I shan't go into specifics, since I like to preserve a little proscenium here. But it was a grand idea, and I intend to see what can be done about it - though I have, of course, no real idea of how to proceed with the transition.
"You keep using that word." - Inigo, again.
Yeah, I do - even though it is perhaps my least favorite activity in the universe. Boywich pointed out to me the other day that, despite my reputation as a change-resisting stick-in-the-mud, I've actually been changing by leaps and bounds. I suspect a lot of it is going on at a level I'm not quite aware of. But I do find myself experimenting with things I never thought I'd be able to do.
{pause for coughing fit that scares cat off my lap}
{another pause to retrieve oatmeal I'd forgotten about. I always forget about oatmeal. However much I may like it, it's just not a memorable food. I wonder if anyone will speak of me in those terms, after I've left. Anyway...}
One of those things is -erm- "interacting" with more than one person at a time. No, I am not referring to the menage a rouge, or any other color. I just mean that until quite recently, it had never occurred to me that I could or would have any desire to juggle multiple lovers. I am not even sure now why I am doing it, apart from the fact that the opportunity exists, and that neither one of them is in any way a serious thing.
Actually, that last bit may be the most surprising of all. There's nothing doing, romantically, with either of them. Never thought I'd be down for (up for?) that. But the list of things I never thought I'd be, or do, or want to be or do, has been getting exponentially longer.

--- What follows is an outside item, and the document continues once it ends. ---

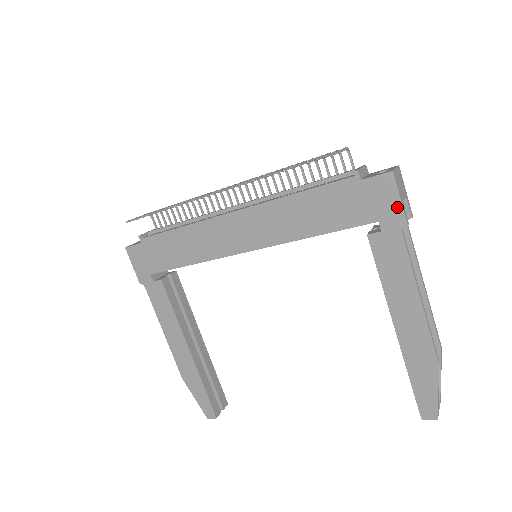
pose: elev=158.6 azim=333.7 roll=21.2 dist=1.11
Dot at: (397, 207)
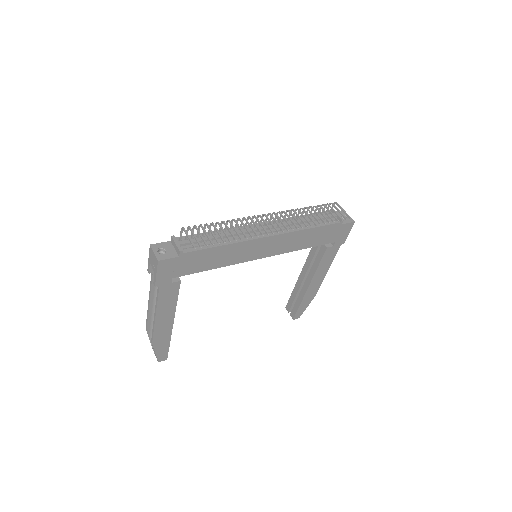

There's always a space on an online personals questionnaire that asks you to project yourself into the future, and I always heave a huge sigh about that. The longer I'm here, the more solidly I realize that planning isn't the point of life. Or at least of my life.
Quite the opposite, in fact.
My goal has become to simply get out of my way as much as possible. To let myself breathe, and be here, in this moment, in this place, to see it and hear it and smell it and taste it. To experience the sweetness of that lady behind the pharmacy counter after I joked that I'd gotten sick helping out a friend, and mock-swore that that would be the last time I did something nice. She looked into my eyes, assessingly and with good humor, and said, "You're lying. You'd do the same thing all over again. Because that's how we are with friends and family." I told her she was absolutely right, and we laughed, and it had that delicious sweetness of the real.
Sometimes I feel like we're just here for that - to connect, to interact, to share that knowledge of what it is to be here, to be human.
You know, the funny thing is, with the two boys...despite not being in or planning to be in a "relationship" with either of them, neither of those connections feels false or stale or empty. It's not callous or meaningless, and it doesn't seem to need anything attached to it, or to lead anywhere else, in order to have value. It is its own thing, sitting there in time and space, me and him, in my room.
*with apologies to Talking Heads.
"Neither of these connections feel false or stale or empty"...that's interesting. Challenging to one's assumptions.